Monday, Mar. 30, 1931

No 1931 Pegging

The Federal Farm Board last week issued a point-blank warning to wheat growers throughout the land which was enough to send their hearts to their boots. It was:

"The Board will not authorize the Grain Stabilization Corp. to make stabilization purchases from the 1931 wheat crop. . . . Spring planting of wheat is at hand. Let farmers heed the warning to reduce acreage."

The Farm Board began its price-pegging policy through open market operations early in 1930 when it bought in the 1929 wheat crop surplus (TIME, March 10). Since last Autumn it has been buying heavily into the 1930 crop. Fortified with its full appropriation -- $500,000,000 -- from the Treasury, its actual and future wheat holdings are now estimated above 200,000,000 bu. Its operations have kept domestic prices of the 1930 crop from 20-c- to 35-c- per bu. above the world level. Until last week the biggest question was: "Will the Board continue price-pegging when the 1931 wheat crop starts rolling in upon the market about July 1?" The answer: "It will NOT." Result: U. S. wheat prices must now adjust themselves downward to the world's supply & demand level. Declared the Board:

"This [price-pegging] policy was adopted to meet a most acute emergency. It has made wheat growers many millions. . . . But [the Board] cannot indefinitely buy more than it sells or indefinitely hold what it has bought. It cannot follow a regular policy of buying at prices above the market, paying heavy storage charges and selling below cost."

Wheat prices in the Chicago pit slumped sensationally.

Explained Chairman Stone by way of justifying the Board's old policy: "Let's assume we're going to lose $50,000,000 out of the Treasury. . . . [Without our intervention] I believe prices would have gone to 40-c- per bu. There would have been many bank failures . . . a debacle."

Discouraging reports reached the Board on the amount of crop acreage reduction. Southwestern planting foreshadowed a harvest of 45,000,000 bu. over last year.
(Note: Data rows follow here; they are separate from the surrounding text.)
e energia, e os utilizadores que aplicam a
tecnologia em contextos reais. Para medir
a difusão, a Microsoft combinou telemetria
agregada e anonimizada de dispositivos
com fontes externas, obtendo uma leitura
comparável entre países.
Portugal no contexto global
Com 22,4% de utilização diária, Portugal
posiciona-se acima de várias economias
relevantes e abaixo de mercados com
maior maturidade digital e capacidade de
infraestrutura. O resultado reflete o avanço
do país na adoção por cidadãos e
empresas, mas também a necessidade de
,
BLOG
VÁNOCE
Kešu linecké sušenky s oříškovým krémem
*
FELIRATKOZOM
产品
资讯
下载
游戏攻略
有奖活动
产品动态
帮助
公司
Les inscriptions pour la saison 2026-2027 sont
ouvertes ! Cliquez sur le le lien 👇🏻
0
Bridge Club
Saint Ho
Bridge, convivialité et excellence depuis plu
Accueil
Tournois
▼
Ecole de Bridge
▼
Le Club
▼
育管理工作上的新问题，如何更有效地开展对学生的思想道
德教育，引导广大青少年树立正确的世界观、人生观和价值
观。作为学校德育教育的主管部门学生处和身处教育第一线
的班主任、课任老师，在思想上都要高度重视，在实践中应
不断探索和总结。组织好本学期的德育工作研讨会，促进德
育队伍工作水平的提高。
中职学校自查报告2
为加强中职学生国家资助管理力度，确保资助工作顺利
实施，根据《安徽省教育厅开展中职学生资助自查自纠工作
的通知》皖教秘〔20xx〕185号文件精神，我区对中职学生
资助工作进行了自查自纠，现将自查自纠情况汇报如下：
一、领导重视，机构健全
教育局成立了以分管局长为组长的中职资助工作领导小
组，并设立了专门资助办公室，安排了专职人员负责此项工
Meanwhile President Hoover found a man to take the place of Alexander Legge and thus complete the Board's membership. He was 67-year-old Samuel Henry ("Sam") Thompson of Quincy, Ill., president of the potent American Farm Bureau Federation. Mr. Thompson owns a 500-acre corn farm which his son operates. He heads a country bank but for years his real profession has been organizing agriculture. In 1924 he was advocating the Equalization Fee form of Farm Relief before a House Committee when a Congressman challenged his right to speak for farmers. Mr. Thompson hustled back to Illinois, returned to Washington and the committee 48 hours later with a petition in which some 67,000 husbandmen authorized him to represent their views. As a representative of organized agriculture he was appointed to the Farm Board. His prime tenet: Relieve farmers and Depression will fade away.